The F Word - Misti Murphy Page 0,1

miss you, which I’ll never send. Then I’ll spend the rest of the afternoon playing video games with Vale. And I’ll pick up that blonde who flirts with me at the bar tonight and take her home for the night. And I won’t tell a soul about any of these thoughts and feelings in my head.

Not even you.

Chapter One

Hudson

Oh man, this is my jam. I pump up the volume on my phone up as one of my favorite nineties pop hits starts. I was six years old the first time I heard the Spice Girls and I am still in love with them to this day. I wiggle my shoulders along to the music as I walk toward Chicago’s train system, the L, to head to the bar where I work.

A woman in denim cut offs and a long, flowy open shirt over a singlet top touches her hair under the brim of her straw hat and smiles as we get close on the sidewalk. I sing along to the tune in my ear and stretch out my arms, palm forward, one after the other. Shake my fists back toward my shoulder, cross my heart, and shimmy my shoulders. When I wink as she passes she blushes and giggles.

If she’d stopped to talk to me I would have considered flirting with her, but she doesn’t so I bust a dance move in the other direction. It’s a beautiful day. My latest book is selling like hotcakes on the online retailers. Even the local indie bookstore a block from my apartment was out of stock. Well, except the one copy that the lovely Colleen puts away for me whenever a new J.J. Valentino book comes out.

She asked me once if I was the anonymous author. I refused to confirm or deny her suspicions and told her that J.J. Valentino gets me right in the feels. Which is true. I might not tell my friends about my secret career as a romance author, but there are people like Colleen and my readers out there in this big wide and beautiful world who understand my passion in a way my friends wouldn’t.

Not that my friends don’t appreciate me. They do. They have since college. I’m the Scary Spice to Cal’s Sporty, Fleetwood’s Posh, and Vale’s Ginger. The loud one. The Bro. The comedian. That’s me. Most of the time. What they don’t get is the stuff I don’t tell them. The parts of me that end up buried in the stories I’ve published as J.J. Valentino.

The song switches and I do a little spin on the pavement. “Hey, you. Hey, you. I don’t like your boyfriend. I could be your boyfriend.”

Okay, they’re obviously not the real words, but whatever. I’ve been singing my own version of this song since I was a skinny eleven-year-old who couldn’t pick up a chick on his best day. Trust me, I wasn’t born this perfect. A lot of effort went into becoming this spunkerific hunk over the years. Lots of protein. And throwing around beer barrels. The physical difference between stocking beer and drinking it is amazing too. That’s a nifty little hint I picked up throwing all night ragers in college.

I catch a glimpse of the platform as the song ends. It’s less than a five-minute wait for the train. There are teens in school uniforms huddled in groups of four or five like mini gangs. One of the heathens shakes up a spray can while he shares a cigarette with his buddy. I was doing dumb shit too at that age.
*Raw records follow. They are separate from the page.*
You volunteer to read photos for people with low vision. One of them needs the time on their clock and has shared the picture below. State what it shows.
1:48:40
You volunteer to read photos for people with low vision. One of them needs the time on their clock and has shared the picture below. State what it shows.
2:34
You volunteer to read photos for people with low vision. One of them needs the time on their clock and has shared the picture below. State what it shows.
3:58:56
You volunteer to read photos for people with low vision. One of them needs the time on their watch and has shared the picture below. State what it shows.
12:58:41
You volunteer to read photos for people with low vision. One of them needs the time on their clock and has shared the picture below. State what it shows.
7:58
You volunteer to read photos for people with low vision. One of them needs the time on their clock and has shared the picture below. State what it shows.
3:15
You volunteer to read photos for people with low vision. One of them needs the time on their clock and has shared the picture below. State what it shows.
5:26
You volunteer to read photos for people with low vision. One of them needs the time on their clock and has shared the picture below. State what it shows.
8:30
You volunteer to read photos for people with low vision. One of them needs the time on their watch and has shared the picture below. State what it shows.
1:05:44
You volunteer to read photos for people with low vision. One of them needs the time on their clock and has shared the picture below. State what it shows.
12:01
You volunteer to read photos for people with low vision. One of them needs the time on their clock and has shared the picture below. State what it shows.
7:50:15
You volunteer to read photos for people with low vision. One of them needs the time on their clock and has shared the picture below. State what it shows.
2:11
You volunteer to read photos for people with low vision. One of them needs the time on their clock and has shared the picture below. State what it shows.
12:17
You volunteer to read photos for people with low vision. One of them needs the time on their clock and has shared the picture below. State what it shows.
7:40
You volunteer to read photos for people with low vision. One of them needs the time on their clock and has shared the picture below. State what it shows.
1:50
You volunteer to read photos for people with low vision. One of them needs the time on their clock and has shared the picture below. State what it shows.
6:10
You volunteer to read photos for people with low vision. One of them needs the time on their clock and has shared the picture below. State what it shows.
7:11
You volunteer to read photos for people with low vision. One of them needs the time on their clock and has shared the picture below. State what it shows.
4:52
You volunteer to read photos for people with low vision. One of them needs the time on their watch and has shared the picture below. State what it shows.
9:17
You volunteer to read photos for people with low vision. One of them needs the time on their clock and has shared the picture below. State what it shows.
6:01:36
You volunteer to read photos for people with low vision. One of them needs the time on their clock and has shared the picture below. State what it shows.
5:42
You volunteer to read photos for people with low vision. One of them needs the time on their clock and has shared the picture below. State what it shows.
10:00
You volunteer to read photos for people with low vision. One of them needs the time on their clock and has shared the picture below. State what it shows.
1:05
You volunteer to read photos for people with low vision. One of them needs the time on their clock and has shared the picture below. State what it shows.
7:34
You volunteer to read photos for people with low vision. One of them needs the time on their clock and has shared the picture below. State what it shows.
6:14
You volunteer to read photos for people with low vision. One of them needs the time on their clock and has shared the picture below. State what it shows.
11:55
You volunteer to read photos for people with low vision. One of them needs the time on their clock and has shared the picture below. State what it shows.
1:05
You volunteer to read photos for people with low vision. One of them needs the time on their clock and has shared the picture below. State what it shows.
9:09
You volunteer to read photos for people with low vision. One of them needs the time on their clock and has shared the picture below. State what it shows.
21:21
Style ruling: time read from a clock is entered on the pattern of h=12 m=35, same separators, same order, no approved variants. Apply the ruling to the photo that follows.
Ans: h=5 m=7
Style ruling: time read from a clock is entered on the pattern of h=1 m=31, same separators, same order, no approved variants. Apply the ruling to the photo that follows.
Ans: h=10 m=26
A mom with a pram tries to corral twin toddlers. Other parents stare longingly in the direction the train will come from while small people yank on their arms in an effort to explore. A few backpackers talk loudly in a language I’m almost certain is Swedish. Interspersed among them are the usual riff raff, those of us on our way home or to work or otherwise travelling around the city in our usual manner.

I’m totally enjoying my own little bubble when a woman catches my attention. I crane my neck to follow her as she weaves through the crowd like she’s trying to be invisible. Does she have any idea how impossible that is when she glows like a beacon? Not literally of course. She’s not radioactive. At least I hope not. It’s just... wow. That body is banging. Thick. Full. Curvy in all the right places. And as a guy, I appreciate that.